• Data under study:

=-=-=

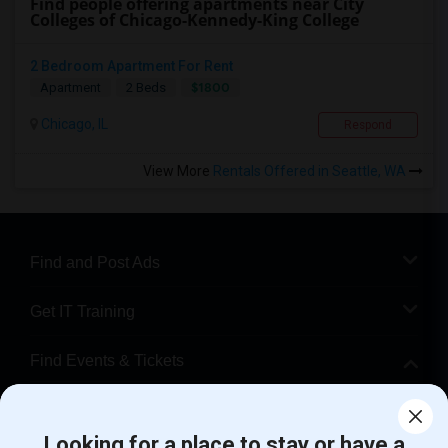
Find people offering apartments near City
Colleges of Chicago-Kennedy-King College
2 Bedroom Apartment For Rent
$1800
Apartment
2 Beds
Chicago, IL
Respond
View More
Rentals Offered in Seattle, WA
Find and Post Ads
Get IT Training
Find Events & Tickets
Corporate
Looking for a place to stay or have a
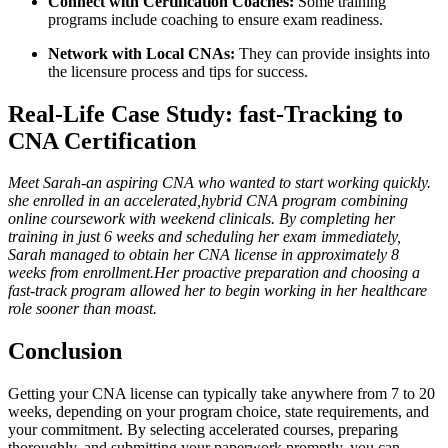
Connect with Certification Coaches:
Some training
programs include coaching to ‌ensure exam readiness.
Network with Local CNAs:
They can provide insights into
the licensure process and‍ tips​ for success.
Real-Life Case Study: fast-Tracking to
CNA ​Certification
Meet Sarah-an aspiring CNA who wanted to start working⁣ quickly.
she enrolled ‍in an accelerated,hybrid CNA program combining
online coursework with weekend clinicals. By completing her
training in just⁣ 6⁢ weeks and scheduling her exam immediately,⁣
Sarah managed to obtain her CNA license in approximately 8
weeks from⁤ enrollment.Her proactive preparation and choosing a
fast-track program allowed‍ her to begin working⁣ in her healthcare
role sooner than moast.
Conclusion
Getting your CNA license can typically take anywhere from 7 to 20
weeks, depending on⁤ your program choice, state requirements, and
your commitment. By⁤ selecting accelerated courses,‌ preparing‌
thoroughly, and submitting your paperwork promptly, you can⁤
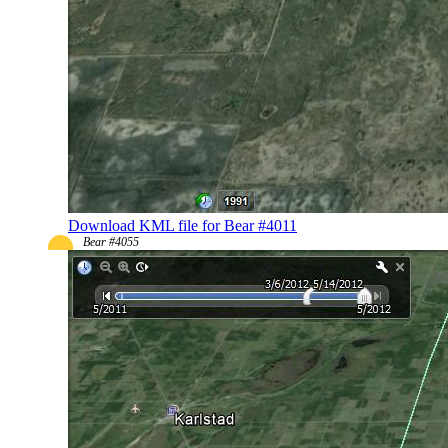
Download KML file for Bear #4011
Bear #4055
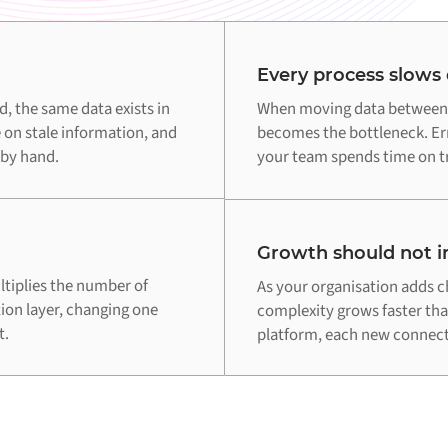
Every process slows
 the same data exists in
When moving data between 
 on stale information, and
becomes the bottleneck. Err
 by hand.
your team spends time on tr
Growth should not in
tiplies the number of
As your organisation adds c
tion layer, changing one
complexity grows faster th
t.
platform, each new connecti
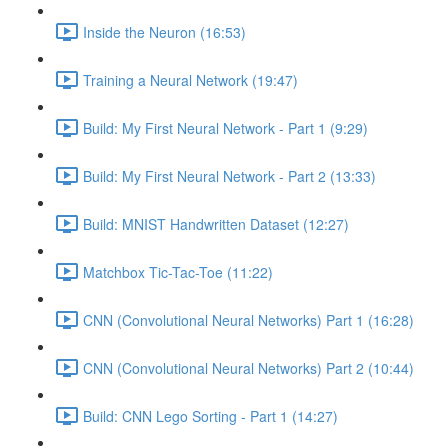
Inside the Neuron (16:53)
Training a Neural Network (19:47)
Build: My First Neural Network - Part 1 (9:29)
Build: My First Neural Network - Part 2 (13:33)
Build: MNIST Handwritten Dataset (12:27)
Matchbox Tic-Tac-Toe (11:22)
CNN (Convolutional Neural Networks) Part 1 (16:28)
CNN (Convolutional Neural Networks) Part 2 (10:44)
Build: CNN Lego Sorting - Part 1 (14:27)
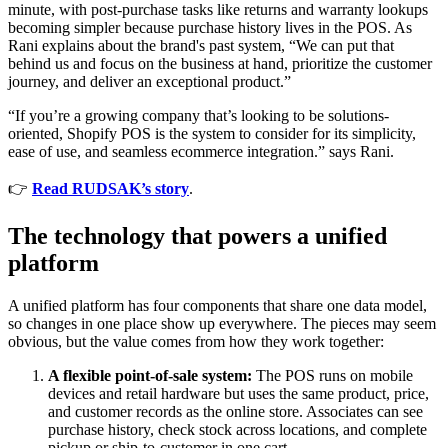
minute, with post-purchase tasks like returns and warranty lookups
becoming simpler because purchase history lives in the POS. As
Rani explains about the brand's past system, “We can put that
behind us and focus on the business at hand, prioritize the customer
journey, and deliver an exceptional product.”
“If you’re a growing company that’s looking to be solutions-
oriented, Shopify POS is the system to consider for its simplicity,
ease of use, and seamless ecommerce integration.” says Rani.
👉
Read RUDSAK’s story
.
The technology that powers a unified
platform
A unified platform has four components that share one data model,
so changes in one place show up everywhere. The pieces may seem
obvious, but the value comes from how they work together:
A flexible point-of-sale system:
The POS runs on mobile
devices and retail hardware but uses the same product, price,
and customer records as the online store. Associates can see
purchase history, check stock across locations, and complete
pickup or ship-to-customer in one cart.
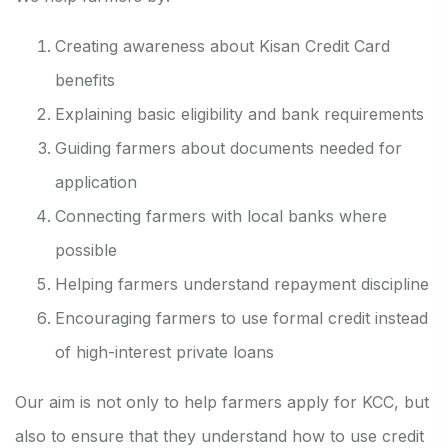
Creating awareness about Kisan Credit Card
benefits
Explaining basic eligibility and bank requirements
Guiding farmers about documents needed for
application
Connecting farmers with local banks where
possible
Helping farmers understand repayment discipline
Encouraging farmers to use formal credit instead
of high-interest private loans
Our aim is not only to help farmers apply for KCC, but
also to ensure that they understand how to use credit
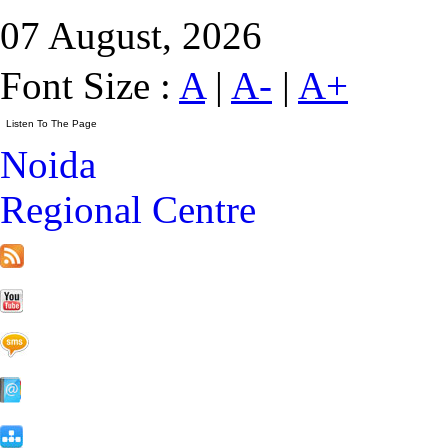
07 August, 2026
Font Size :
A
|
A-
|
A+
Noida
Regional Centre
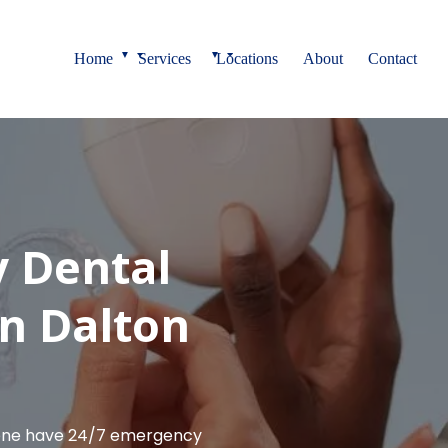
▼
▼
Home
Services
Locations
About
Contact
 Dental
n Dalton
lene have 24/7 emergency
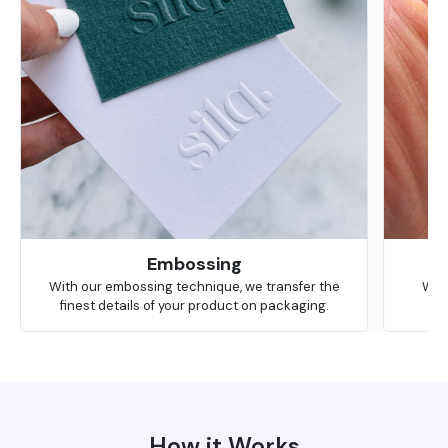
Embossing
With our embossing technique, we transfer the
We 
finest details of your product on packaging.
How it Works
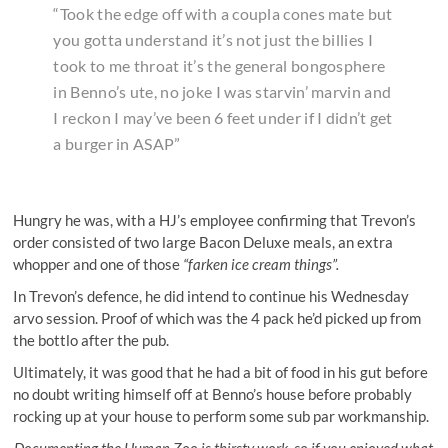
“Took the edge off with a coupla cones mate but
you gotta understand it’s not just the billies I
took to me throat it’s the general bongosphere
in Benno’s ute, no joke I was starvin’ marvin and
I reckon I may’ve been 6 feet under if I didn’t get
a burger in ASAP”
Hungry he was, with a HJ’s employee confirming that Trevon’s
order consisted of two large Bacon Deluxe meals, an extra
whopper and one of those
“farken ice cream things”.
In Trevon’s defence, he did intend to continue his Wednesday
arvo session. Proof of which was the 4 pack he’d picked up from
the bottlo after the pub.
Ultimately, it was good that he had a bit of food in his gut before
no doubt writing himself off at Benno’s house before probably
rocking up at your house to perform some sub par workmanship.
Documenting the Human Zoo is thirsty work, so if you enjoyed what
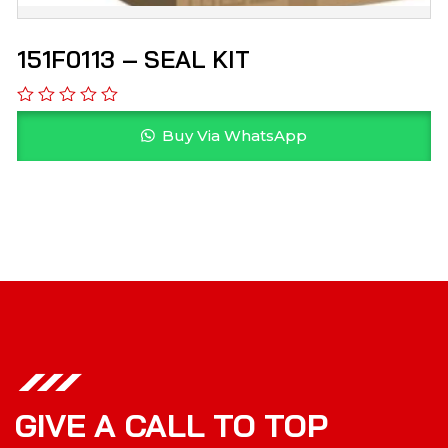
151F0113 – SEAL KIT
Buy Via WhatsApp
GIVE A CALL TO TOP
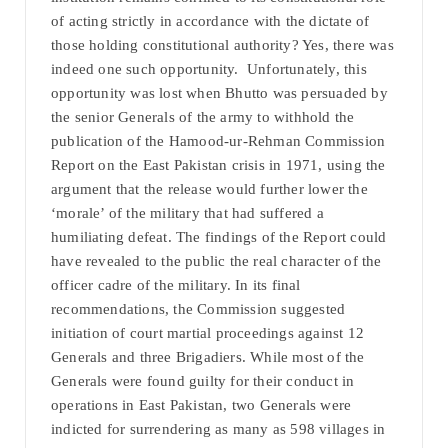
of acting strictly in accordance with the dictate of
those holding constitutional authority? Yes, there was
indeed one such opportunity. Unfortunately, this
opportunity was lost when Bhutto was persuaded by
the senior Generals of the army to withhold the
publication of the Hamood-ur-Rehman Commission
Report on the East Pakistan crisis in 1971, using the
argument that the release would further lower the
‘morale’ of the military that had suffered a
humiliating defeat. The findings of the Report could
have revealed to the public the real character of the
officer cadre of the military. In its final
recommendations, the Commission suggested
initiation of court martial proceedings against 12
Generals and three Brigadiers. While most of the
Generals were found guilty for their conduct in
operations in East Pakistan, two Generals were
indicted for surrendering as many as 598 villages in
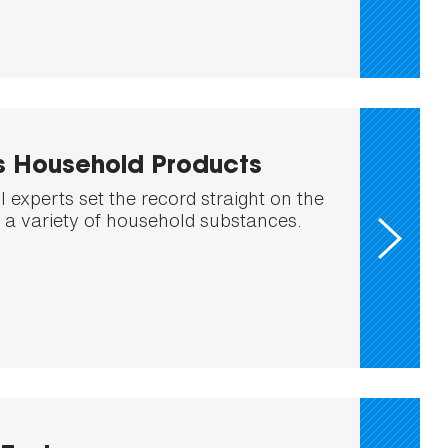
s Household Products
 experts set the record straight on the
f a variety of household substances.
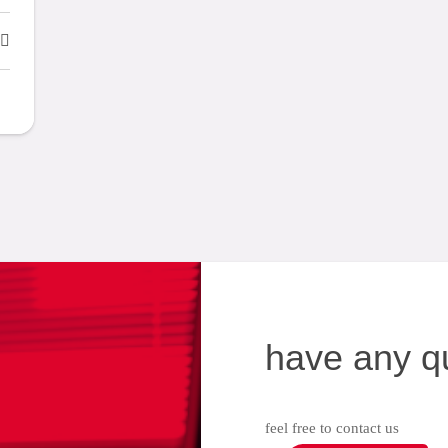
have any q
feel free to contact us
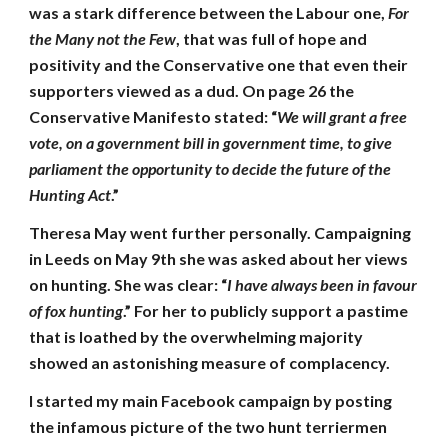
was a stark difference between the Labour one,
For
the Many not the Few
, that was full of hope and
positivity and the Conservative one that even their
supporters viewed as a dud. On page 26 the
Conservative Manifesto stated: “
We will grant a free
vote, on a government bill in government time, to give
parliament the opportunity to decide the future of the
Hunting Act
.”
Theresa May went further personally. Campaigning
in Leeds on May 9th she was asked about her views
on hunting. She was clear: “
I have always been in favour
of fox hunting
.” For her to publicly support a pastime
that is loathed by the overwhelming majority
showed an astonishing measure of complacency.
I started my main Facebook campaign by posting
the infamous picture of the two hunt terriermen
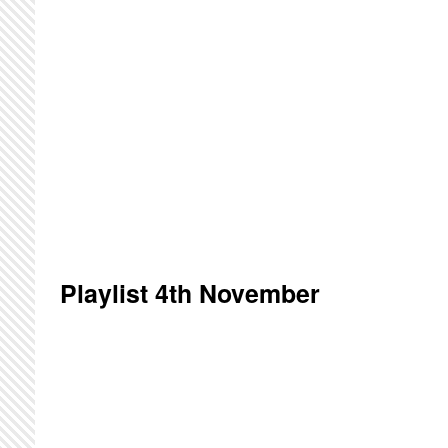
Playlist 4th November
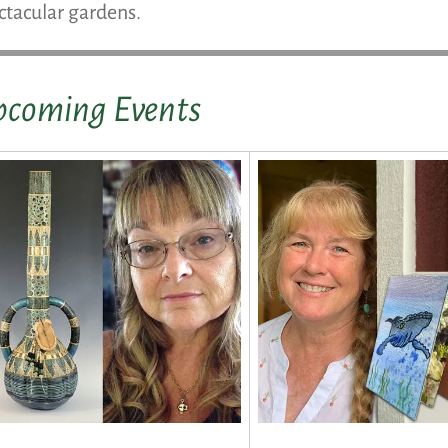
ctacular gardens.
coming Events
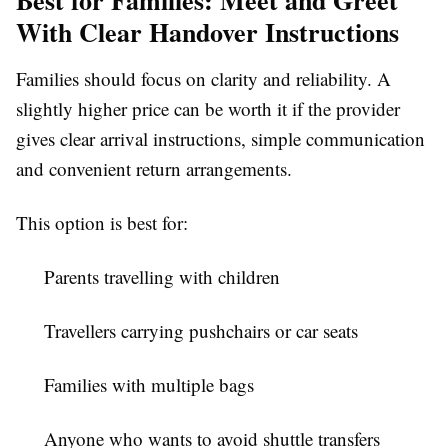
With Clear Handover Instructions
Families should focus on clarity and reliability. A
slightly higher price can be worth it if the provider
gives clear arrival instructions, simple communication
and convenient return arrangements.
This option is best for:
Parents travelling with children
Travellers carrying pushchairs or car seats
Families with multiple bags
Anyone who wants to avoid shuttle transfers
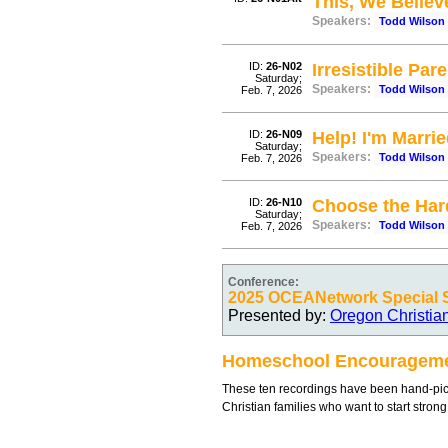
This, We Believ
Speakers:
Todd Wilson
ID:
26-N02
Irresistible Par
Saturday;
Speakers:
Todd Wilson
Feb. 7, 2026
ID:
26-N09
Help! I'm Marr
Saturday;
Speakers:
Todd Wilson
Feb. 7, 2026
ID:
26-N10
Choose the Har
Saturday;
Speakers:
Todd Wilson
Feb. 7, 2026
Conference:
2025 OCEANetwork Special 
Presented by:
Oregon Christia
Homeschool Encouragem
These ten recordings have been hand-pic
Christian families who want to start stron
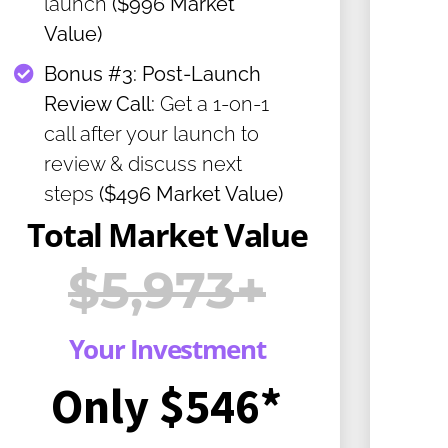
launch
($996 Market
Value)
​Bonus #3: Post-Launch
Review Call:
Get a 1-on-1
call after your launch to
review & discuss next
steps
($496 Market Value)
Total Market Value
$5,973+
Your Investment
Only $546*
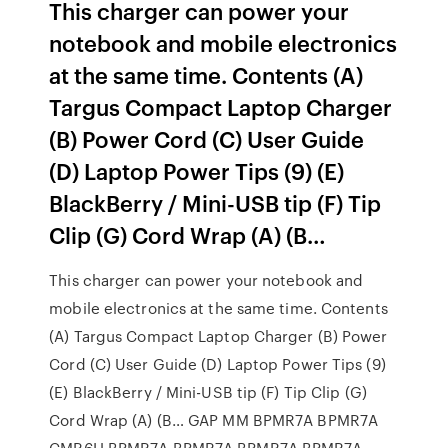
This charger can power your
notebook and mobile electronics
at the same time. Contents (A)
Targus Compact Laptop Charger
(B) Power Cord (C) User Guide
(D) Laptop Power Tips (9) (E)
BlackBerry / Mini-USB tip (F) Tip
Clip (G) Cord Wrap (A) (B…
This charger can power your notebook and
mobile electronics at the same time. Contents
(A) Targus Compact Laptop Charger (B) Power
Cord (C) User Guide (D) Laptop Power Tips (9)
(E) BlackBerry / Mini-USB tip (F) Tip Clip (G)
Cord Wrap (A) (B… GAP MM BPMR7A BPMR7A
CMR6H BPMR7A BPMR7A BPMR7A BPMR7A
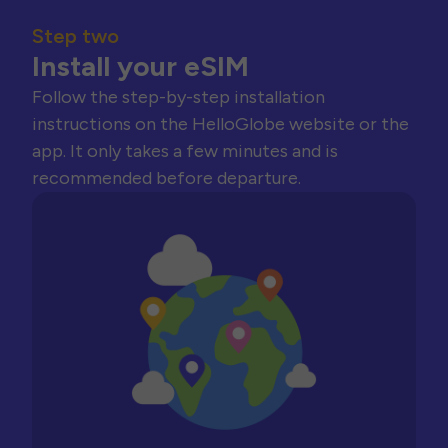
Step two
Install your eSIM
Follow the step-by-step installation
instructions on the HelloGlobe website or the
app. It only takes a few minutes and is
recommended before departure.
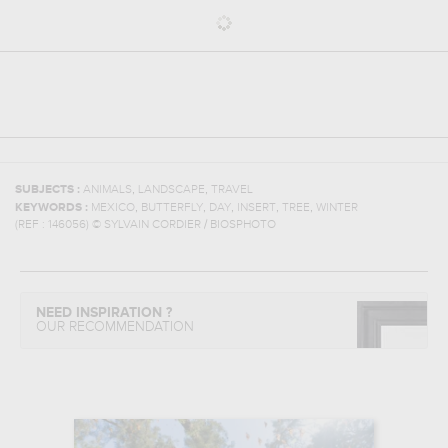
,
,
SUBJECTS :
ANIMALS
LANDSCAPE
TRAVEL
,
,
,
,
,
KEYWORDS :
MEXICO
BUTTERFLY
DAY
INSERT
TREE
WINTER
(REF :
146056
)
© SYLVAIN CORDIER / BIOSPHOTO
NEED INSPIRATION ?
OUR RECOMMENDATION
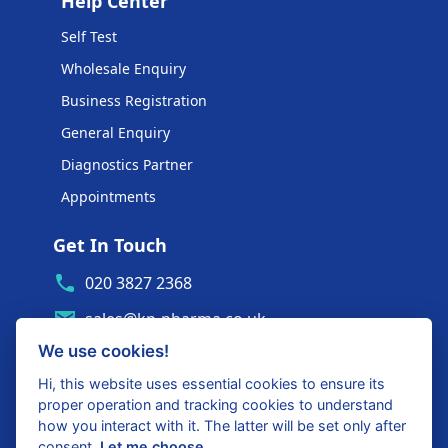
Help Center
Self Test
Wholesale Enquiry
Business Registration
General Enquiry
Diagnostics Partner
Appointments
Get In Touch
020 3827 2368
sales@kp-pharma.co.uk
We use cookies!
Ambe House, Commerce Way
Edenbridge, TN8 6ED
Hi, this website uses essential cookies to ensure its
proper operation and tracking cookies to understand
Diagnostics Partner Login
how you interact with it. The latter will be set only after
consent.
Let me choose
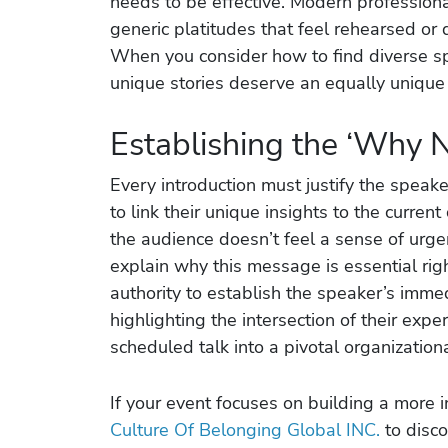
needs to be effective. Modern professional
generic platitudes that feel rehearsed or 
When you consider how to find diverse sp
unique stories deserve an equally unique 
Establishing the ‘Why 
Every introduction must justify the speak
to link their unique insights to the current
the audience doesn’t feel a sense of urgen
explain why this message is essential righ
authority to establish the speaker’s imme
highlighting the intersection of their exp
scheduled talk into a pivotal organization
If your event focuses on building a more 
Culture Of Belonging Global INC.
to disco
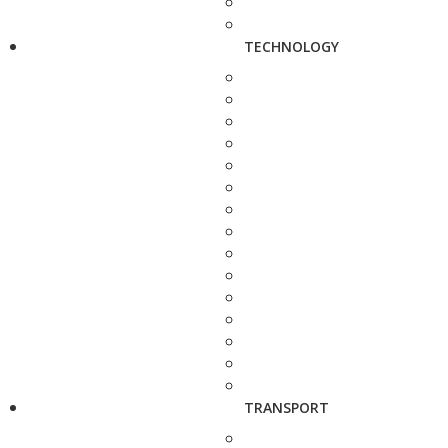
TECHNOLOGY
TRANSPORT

=-=-=

• Work request: Look above for the line with "Find and Post Ads" and the line with "CNA ​Certification"; set down those two lines and all lines between them exactly, without pictures and without anything else.

• Solved exercise:
Find and Post Ads
Get IT Training
Find Events & Tickets
Corporate
Looking for a place to stay or have a
Connect with Certification Coaches:
Some training
programs include coaching to ‌ensure exam readiness.
Network with Local CNAs:
They can provide insights into
the licensure process and‍ tips​ for success.
Real-Life Case Study: fast-Tracking to
CNA ​Certification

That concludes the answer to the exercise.